■ YOUR TASK:
Print every line from the start of the data, and when you reach the line with "left front paw: (494, 880)", include it and stop. Pictures are not part of the copy.

(RECORDS FOR PROCESSING)

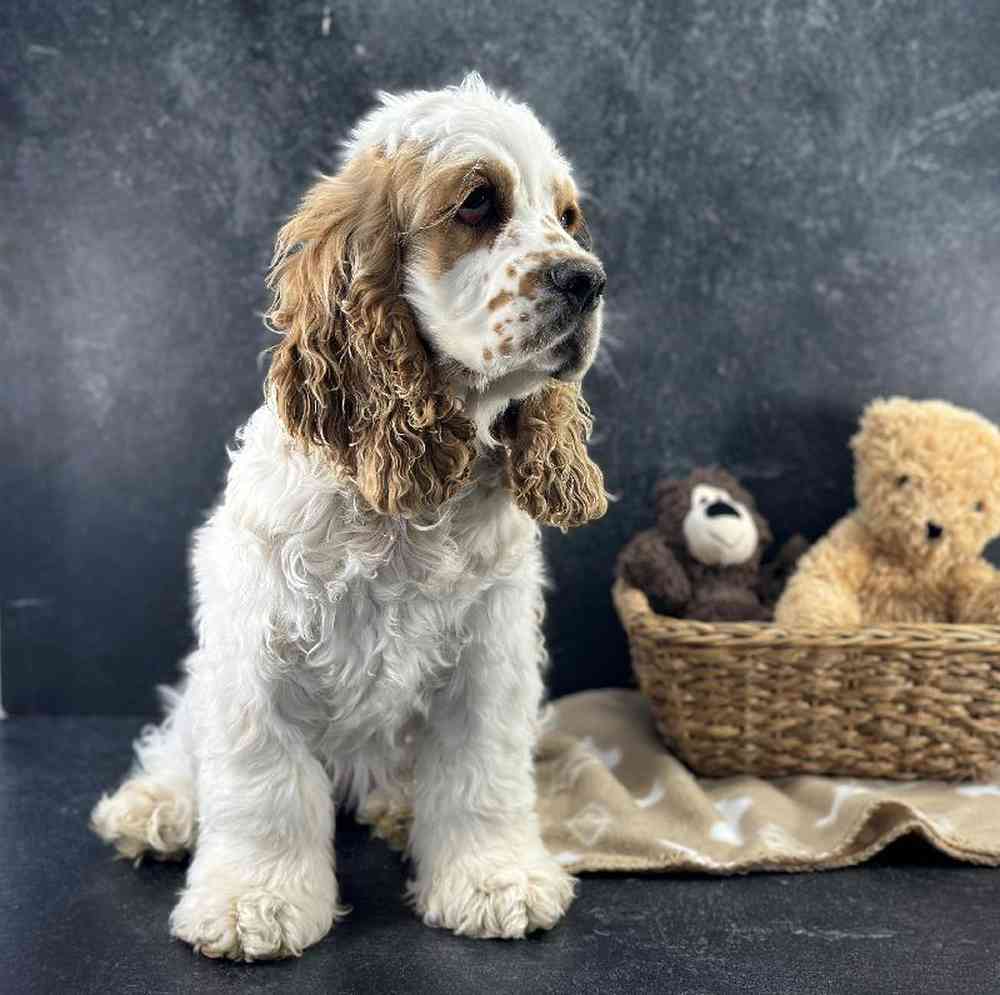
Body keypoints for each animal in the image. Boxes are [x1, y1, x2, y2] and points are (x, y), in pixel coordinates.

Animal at [94, 74, 608, 960]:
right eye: (478, 201)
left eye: (568, 217)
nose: (588, 280)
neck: (410, 504)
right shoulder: (258, 650)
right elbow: (262, 789)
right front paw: (253, 902)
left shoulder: (489, 657)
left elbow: (481, 778)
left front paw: (494, 880)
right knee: (178, 736)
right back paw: (154, 806)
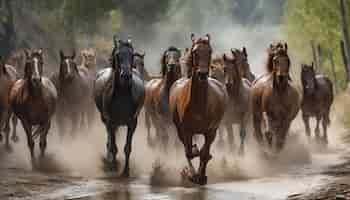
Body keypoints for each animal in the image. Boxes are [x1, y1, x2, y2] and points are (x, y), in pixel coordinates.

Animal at [93, 36, 145, 177]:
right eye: (117, 55)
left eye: (132, 55)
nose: (126, 75)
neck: (122, 94)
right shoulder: (110, 121)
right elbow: (113, 147)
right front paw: (113, 167)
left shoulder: (132, 122)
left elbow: (127, 148)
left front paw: (126, 171)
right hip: (105, 120)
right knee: (109, 141)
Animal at [169, 33, 227, 185]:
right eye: (195, 52)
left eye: (210, 51)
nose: (202, 74)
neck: (199, 105)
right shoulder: (186, 130)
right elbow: (189, 152)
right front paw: (192, 175)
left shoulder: (211, 131)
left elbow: (204, 153)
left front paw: (201, 176)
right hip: (179, 128)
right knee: (187, 148)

(End RECORDS FOR PROCESSING)

■ EXERCISE RESPONSE:
Body keypoints for each animal in the image. Boxes are [x1, y1, x2, y2] and points are (x, y), in pixel coordinates.

Animal at [94, 74, 608, 960]:
right eye: (478, 201)
left eye: (568, 217)
nose: (588, 280)
neck: (410, 504)
right shoulder: (258, 650)
right elbow: (262, 789)
right front paw: (253, 902)
left shoulder: (489, 657)
left elbow: (481, 778)
left front paw: (494, 880)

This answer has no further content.